Un tacticien hors pair, mais un stratège contesté

Dans l’art militaire, Ariel Sharon est, au départ, un autodidacte.

Son université, ce fut la guerre d’Indépendance de 1948. Lieutenant de la brigade Alexandroni de Tsahal tout juste créée à partir de la Haganah, il participe à la bataille pour Jérusalem. Il est grièvement blessé à la bataille de Latroun, où les forces de la Légion arabe de Glubb Pacha repoussèrent les assauts israéliens. De cet échec, le jeune officier tira une première leçon : la qualité du renseignement est un élément essentiel de la bataille. C’est en effet pour avoir cru que les positions arabes à Latroun étaient tenues par des « éléments locaux », et non par la redoutable unité jordanienne commandée par un Britannique, que Tsahal subit de lourdes pertes…

Dans tous les commandements qu’il occupa au cours de sa longue carrière, Sharon veilla toujours à ce que les décisions tactiques soient fondées sur une connaissance approfondie de l’état des forces adverses, et de leurs intentions. Il fut, après la victoire, le légendaire commandant de l’Unité 101, formation de commandos soumis à une préparation physique et psychologique intensive pour mener des opérations de représailles en territoire ennemi après des agressions menées par des « irréguliers » arabes contre des localités israéliennes isolées. Pendant la campagne du Sinaï en 1956, il outrepassa les ordres reçus pour s’emparer, avec ses parachutistes, du col de Mitla, qui ouvrait la route du canal de Suez aux forces israéliennes engagées dans cette guerre hasardeuse aux côtés de Français et des Britanniques. Cette indiscipline provoqua sa disgrâce, et son envoi pour un an à l’académie militaire britannique de Camberley, pour qu’il y apprenne le respect de la hiérarchie. C’est là qu’il rencontra le grand stratège anglais Basil Liddell Hart, un partisan de la guerre de mouvement et un expert de l’utilisation des chars sur le champ de bataille, qui puisait son inspiration tactique chez Erwin Rommel, « le renard du désert » de la Wehrmacht, plutôt que chez l’aristocratique Bernard Montgomery, le vainqueur d’El Alamein.

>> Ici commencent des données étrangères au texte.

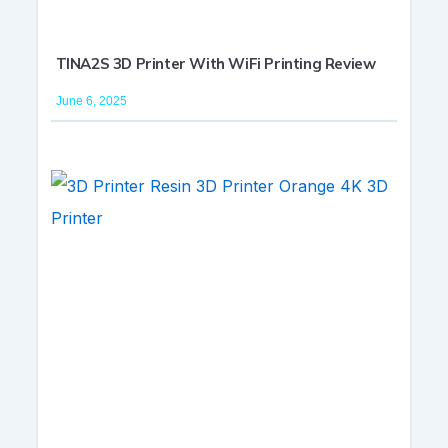
TINA2S 3D Printer With WiFi Printing Review
June 6, 2025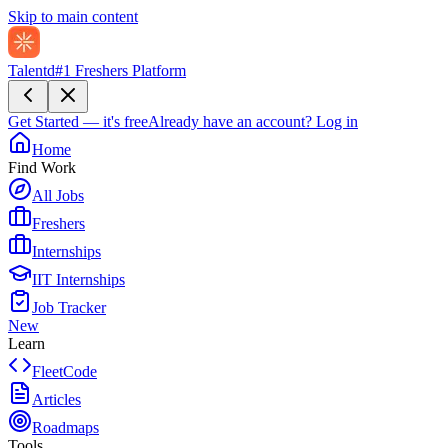
Skip to main content
Talentd
#1 Freshers Platform
Get Started — it's free
Already have an account?
Log in
Home
Find Work
All Jobs
Freshers
Internships
IIT Internships
Job Tracker
New
Learn
FleetCode
Articles
Roadmaps
Tools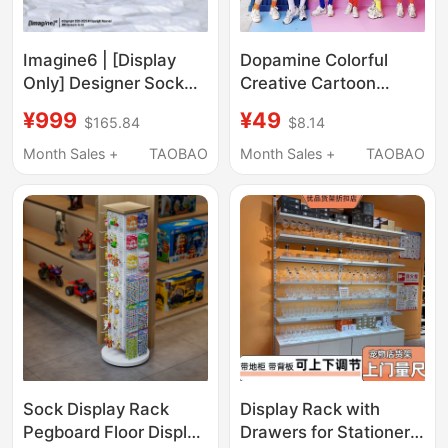
Imagine6 | [Display
Dopamine Colorful
Only] Designer Sock
Creative Cartoon
Gift Box Packaging
Design Pure Cotton
¥999
¥49
$165.84
$8.14
520 Gift Box
Short-Sleeve T-Shirt
for Outings, Parties,
Month Sales +
TAOBAO
Month Sales +
TAOBAO
Photo Shoots, Sister
Group, Best Friend
Outfits
Sock Display Rack
Display Rack with
Pegboard Floor Display
Drawers for Stationery,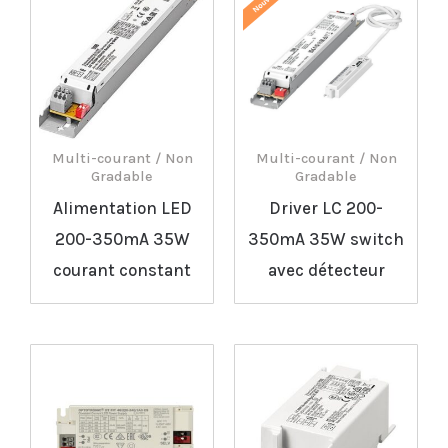
Multi-courant / Non
Multi-courant / Non
Gradable
Gradable
Alimentation LED
Driver LC 200-
200-350mA 35W
350mA 35W switch
courant constant
avec détecteur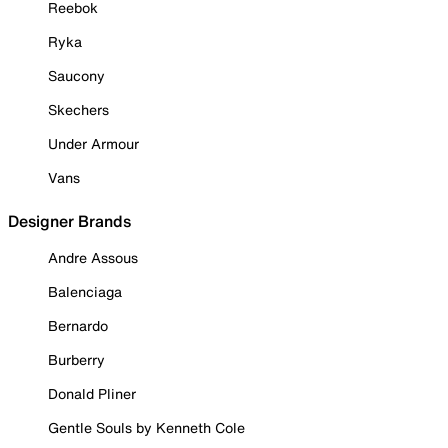
Reebok
Ryka
Saucony
Skechers
Under Armour
Vans
Designer Brands
Andre Assous
Balenciaga
Bernardo
Burberry
Donald Pliner
Gentle Souls by Kenneth Cole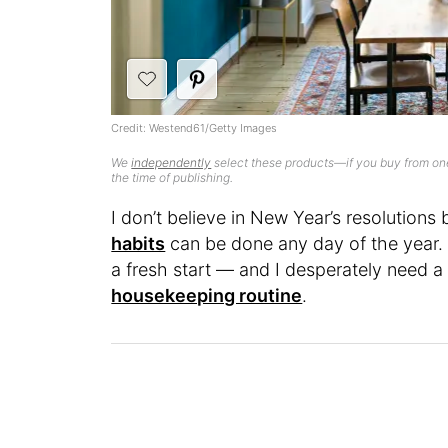
Credit: Westend61/Getty Images
We
independently
select these products—if you buy from one
the time of publishing.
I don’t believe in New Year’s resolutions
habits
can be done any day of the year. H
a fresh start — and I desperately need a
housekeeping routine
.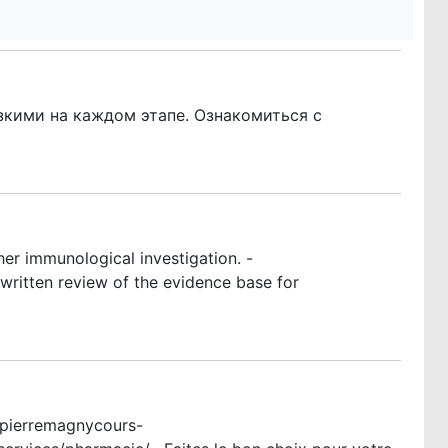
кими на каждом этапе. Ознакомиться с
er immunological investigation. -
ritten review of the evidence base for
ntpierremagnycours-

Ses mouvements audacieux, jouant sur la surprise et la concentration des forces là où l’ennemi ne l’attend pas ont contribué à la victoire éclair de la guerre des Six jours d’octobre 1967, et au sauvetage d’une situation critique lors de la guerre de Kippour en 1973. Sa prise à revers de la IIIe armée égyptienne grâce à une traversée risquée du canal marqua le tournant de cette guerre sur le front sud. À son crédit, on peut également placer des succès remarquables dans la lutte anti-terroriste, alliant les technologies les plus modernes à l’efficacité des services de renseignements.

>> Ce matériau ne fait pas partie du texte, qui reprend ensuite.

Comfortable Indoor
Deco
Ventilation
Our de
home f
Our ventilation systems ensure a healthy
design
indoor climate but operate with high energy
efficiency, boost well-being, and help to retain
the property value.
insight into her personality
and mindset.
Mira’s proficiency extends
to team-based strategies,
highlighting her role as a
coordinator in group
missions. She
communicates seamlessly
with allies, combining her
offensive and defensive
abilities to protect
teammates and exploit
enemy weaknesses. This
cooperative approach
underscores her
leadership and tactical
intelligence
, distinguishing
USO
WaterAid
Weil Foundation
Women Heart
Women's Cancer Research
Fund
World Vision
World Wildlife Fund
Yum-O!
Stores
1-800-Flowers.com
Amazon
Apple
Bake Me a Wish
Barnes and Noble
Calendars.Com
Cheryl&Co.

Il fut moins heureux lorsqu’il géra de front la dimension stratégique et tactique d’un conflit armé, celui de la guerre du Liban de 1982, où il plaça un espoir démesuré dans l’alliance politico-militaire avec les forces chrétiennes phalangistes du clan Gemayel. Pendant près de vingt ans, Tsahal fut embourbée dans les conflits communautaires libanais, avant de se retirer en 2002 du Sud-Liban, laissant le champ libre au Hezbollah. Son choix de « l’unilatéralisme » dans le processus de retrait de Gaza fait encore aujourd’hui l’objet de contestation, ses critiques objectant qu’une coopération avec l’Autorité palestinienne de Mahmoud Abbas aurait évité la prise du pouvoir par le Hamas et les jihadistes dans ce territoire, source d’insécurité permanente pour les villes du sud d’Israël.